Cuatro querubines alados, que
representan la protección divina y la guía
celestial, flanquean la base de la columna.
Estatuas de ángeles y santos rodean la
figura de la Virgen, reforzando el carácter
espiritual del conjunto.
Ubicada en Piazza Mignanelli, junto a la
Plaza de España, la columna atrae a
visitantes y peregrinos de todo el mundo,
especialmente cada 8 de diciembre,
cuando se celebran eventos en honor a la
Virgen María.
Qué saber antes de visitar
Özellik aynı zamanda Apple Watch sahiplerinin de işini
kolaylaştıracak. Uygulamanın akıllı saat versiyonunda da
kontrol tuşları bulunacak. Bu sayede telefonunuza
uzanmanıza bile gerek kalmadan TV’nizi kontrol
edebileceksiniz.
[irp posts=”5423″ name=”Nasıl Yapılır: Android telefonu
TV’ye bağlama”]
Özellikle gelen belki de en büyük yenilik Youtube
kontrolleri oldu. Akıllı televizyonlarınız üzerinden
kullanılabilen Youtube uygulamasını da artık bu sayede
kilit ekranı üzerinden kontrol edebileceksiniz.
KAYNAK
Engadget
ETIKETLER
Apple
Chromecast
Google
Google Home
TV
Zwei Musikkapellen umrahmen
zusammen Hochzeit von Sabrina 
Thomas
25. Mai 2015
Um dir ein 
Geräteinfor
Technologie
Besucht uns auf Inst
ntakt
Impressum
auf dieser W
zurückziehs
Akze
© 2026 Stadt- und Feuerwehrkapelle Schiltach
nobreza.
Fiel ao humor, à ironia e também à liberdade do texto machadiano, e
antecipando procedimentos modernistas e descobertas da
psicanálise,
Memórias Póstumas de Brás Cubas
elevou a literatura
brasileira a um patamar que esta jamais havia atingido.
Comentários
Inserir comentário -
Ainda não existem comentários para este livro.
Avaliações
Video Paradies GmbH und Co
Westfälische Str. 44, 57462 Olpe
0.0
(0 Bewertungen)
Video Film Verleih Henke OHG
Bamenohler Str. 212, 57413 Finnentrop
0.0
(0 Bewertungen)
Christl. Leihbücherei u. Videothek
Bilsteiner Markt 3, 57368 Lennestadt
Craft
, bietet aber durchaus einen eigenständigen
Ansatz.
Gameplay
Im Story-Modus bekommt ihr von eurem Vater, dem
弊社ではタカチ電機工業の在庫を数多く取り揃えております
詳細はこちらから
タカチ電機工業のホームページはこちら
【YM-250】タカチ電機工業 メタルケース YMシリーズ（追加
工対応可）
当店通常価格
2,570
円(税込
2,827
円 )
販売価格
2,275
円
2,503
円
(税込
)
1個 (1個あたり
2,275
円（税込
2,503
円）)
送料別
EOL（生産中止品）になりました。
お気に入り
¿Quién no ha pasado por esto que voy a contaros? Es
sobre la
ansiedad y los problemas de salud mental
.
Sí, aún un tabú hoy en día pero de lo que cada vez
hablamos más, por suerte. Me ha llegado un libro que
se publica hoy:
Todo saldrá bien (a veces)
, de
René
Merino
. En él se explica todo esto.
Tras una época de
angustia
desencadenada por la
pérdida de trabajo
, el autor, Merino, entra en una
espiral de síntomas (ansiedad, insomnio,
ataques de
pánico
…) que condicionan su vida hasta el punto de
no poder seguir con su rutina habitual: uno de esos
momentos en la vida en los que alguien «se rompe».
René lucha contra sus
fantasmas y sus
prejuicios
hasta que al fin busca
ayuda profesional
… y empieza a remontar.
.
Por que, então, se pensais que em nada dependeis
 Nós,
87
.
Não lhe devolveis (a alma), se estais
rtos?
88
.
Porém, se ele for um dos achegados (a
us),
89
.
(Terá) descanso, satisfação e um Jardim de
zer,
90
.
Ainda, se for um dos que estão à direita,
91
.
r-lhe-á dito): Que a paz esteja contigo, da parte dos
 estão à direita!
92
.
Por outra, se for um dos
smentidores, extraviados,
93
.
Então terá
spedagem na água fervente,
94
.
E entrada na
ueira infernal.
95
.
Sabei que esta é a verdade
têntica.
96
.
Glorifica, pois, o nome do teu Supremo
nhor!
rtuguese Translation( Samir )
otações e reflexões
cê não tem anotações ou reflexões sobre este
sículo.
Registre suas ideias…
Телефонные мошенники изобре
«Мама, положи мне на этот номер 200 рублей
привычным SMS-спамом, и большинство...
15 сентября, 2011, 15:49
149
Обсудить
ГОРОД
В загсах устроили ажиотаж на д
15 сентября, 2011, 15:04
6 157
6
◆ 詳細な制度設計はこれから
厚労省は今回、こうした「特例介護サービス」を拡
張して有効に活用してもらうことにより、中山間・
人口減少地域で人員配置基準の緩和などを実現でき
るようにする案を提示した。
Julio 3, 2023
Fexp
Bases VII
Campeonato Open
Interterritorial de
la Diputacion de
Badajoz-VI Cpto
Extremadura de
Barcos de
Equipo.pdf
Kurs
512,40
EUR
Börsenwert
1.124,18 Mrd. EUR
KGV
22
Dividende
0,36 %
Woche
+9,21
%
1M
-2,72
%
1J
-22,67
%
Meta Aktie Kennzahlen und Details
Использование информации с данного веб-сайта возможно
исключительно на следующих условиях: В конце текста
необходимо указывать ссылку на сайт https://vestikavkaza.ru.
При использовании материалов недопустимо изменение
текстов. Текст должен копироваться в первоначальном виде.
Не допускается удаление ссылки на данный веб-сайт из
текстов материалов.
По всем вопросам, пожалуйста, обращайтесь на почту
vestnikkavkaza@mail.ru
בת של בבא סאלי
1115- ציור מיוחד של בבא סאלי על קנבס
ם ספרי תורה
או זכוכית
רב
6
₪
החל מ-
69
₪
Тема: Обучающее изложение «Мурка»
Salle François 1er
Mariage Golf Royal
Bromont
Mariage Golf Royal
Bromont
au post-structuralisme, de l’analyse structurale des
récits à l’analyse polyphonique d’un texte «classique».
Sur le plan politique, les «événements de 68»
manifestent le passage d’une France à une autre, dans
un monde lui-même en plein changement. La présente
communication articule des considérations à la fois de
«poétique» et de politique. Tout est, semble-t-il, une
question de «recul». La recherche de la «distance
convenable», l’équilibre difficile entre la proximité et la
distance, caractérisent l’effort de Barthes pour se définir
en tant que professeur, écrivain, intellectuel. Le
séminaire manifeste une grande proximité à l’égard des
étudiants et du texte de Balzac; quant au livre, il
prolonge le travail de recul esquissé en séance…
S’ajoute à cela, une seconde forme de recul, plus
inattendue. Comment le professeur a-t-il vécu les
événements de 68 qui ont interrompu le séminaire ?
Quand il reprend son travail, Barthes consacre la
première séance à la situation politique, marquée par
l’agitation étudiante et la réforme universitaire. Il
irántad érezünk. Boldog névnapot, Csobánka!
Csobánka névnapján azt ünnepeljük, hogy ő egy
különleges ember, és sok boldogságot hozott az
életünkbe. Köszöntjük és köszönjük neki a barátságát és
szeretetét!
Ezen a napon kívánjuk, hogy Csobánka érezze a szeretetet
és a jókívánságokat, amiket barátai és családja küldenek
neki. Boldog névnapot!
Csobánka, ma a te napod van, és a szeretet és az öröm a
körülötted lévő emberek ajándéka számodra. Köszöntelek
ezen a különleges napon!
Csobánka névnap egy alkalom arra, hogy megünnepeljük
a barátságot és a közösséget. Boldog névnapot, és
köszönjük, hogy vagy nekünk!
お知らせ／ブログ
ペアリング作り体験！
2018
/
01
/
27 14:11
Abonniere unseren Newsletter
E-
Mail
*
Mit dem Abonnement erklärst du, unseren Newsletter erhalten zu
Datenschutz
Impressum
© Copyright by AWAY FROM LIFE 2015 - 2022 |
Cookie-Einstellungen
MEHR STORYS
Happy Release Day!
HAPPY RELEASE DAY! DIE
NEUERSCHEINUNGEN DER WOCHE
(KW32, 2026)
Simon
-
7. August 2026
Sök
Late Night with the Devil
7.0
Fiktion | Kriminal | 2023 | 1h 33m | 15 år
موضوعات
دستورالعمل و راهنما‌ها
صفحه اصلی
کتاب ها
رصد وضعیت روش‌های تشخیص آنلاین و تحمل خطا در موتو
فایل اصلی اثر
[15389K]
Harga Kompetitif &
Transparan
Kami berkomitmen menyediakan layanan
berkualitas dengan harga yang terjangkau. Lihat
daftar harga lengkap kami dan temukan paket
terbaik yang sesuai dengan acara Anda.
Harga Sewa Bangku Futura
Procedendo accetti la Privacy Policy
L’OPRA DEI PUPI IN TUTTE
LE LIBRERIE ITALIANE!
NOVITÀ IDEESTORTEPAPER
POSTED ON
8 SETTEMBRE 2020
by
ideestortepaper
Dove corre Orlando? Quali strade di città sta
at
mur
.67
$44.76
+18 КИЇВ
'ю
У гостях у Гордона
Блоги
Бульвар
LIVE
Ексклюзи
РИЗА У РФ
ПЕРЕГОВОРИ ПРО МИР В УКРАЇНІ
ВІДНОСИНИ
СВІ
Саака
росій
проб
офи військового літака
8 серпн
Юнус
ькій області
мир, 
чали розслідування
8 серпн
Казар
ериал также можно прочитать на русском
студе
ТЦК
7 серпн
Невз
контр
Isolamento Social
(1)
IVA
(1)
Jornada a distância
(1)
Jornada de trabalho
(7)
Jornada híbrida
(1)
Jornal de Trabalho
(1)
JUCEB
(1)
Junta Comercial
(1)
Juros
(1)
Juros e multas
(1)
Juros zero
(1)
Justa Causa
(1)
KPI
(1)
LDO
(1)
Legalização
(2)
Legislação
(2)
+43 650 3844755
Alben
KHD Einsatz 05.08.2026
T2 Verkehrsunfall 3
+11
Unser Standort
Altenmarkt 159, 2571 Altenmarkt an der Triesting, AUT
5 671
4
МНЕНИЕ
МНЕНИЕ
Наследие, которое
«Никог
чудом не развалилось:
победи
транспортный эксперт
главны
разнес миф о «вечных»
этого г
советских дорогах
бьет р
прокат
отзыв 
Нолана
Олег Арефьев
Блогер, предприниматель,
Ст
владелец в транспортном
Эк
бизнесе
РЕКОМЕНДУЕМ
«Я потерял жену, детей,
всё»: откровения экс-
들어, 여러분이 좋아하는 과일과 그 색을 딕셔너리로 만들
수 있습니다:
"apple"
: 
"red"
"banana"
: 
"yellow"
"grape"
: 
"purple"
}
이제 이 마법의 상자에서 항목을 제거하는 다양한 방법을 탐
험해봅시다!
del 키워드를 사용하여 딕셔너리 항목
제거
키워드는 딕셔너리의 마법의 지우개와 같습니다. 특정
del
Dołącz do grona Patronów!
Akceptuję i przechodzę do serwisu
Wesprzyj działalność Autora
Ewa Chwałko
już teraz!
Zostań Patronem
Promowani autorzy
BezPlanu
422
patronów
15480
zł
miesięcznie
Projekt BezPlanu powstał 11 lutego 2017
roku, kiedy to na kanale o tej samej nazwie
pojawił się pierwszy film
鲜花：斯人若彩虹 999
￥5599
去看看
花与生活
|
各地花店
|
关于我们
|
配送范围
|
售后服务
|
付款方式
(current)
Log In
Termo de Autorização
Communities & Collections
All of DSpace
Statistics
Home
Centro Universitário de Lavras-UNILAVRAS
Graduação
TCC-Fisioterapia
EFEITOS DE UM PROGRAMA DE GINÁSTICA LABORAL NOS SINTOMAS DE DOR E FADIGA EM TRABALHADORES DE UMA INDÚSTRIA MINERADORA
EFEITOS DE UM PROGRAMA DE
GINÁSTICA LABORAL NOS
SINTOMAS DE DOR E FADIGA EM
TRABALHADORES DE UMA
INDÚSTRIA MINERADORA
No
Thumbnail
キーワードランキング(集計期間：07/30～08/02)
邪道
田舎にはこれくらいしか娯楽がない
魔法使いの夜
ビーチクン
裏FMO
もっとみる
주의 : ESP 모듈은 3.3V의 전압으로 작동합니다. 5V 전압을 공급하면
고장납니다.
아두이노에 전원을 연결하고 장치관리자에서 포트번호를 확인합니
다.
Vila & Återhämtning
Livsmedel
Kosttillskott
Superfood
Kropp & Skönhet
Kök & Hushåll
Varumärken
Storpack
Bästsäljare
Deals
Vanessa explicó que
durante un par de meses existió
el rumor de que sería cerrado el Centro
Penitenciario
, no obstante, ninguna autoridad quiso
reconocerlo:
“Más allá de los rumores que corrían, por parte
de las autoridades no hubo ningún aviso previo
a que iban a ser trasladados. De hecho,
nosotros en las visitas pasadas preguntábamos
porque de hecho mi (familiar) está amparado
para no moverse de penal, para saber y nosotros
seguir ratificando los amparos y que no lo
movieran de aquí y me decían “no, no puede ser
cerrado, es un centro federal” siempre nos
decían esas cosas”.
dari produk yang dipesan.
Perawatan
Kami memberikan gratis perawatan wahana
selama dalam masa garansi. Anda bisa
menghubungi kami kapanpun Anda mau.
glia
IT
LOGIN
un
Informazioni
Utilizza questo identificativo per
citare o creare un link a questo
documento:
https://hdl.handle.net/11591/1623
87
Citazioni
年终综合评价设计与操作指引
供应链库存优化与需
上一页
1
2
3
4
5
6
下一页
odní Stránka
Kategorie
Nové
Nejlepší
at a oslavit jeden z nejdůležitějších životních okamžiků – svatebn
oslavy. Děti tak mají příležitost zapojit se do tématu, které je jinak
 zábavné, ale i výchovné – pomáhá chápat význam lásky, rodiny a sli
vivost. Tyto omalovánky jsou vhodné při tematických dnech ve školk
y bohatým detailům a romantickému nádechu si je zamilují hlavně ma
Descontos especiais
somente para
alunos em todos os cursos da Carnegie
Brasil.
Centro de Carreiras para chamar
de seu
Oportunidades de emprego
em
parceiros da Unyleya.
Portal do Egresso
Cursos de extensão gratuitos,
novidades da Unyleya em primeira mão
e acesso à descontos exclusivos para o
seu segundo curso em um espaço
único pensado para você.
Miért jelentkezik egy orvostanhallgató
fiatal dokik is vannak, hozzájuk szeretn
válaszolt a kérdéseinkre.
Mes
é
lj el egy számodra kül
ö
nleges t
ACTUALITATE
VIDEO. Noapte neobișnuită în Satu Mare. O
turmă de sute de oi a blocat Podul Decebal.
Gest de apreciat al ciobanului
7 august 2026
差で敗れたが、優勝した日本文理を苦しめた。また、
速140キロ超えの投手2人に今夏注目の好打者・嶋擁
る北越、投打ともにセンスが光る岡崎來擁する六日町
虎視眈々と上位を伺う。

## Exercise instructions
Every line from the line containing "Vanessa explicó que" through the line containing "ACTUALITATE" in the records above must be retyped exactly. Leave out the rest.

## Result of this task
Vanessa explicó que
durante un par de meses existió
el rumor de que sería cerrado el Centro
Penitenciario
, no obstante, ninguna autoridad quiso
reconocerlo:
“Más allá de los rumores que corrían, por parte
de las autoridades no hubo ningún aviso previo
a que iban a ser trasladados. De hecho,
nosotros en las visitas pasadas preguntábamos
porque de hecho mi (familiar) está amparado
para no moverse de penal, para saber y nosotros
seguir ratificando los amparos y que no lo
movieran de aquí y me decían “no, no puede ser
cerrado, es un centro federal” siempre nos
decían esas cosas”.
dari produk yang dipesan.
Perawatan
Kami memberikan gratis perawatan wahana
selama dalam masa garansi. Anda bisa
menghubungi kami kapanpun Anda mau.
glia
IT
LOGIN
un
Informazioni
Utilizza questo identificativo per
citare o creare un link a questo
documento:
https://hdl.handle.net/11591/1623
87
Citazioni
年终综合评价设计与操作指引
供应链库存优化与需
上一页
1
2
3
4
5
6
下一页
odní Stránka
Kategorie
Nové
Nejlepší
at a oslavit jeden z nejdůležitějších životních okamžiků – svatebn
oslavy. Děti tak mají příležitost zapojit se do tématu, které je jinak
 zábavné, ale i výchovné – pomáhá chápat význam lásky, rodiny a sli
vivost. Tyto omalovánky jsou vhodné při tematických dnech ve školk
y bohatým detailům a romantickému nádechu si je zamilují hlavně ma
Descontos especiais
somente para
alunos em todos os cursos da Carnegie
Brasil.
Centro de Carreiras para chamar
de seu
Oportunidades de emprego
em
parceiros da Unyleya.
Portal do Egresso
Cursos de extensão gratuitos,
novidades da Unyleya em primeira mão
e acesso à descontos exclusivos para o
seu segundo curso em um espaço
único pensado para você.
Miért jelentkezik egy orvostanhallgató
fiatal dokik is vannak, hozzájuk szeretn
válaszolt a kérdéseinkre.
Mes
é
lj el egy számodra kül
ö
nleges t
ACTUALITATE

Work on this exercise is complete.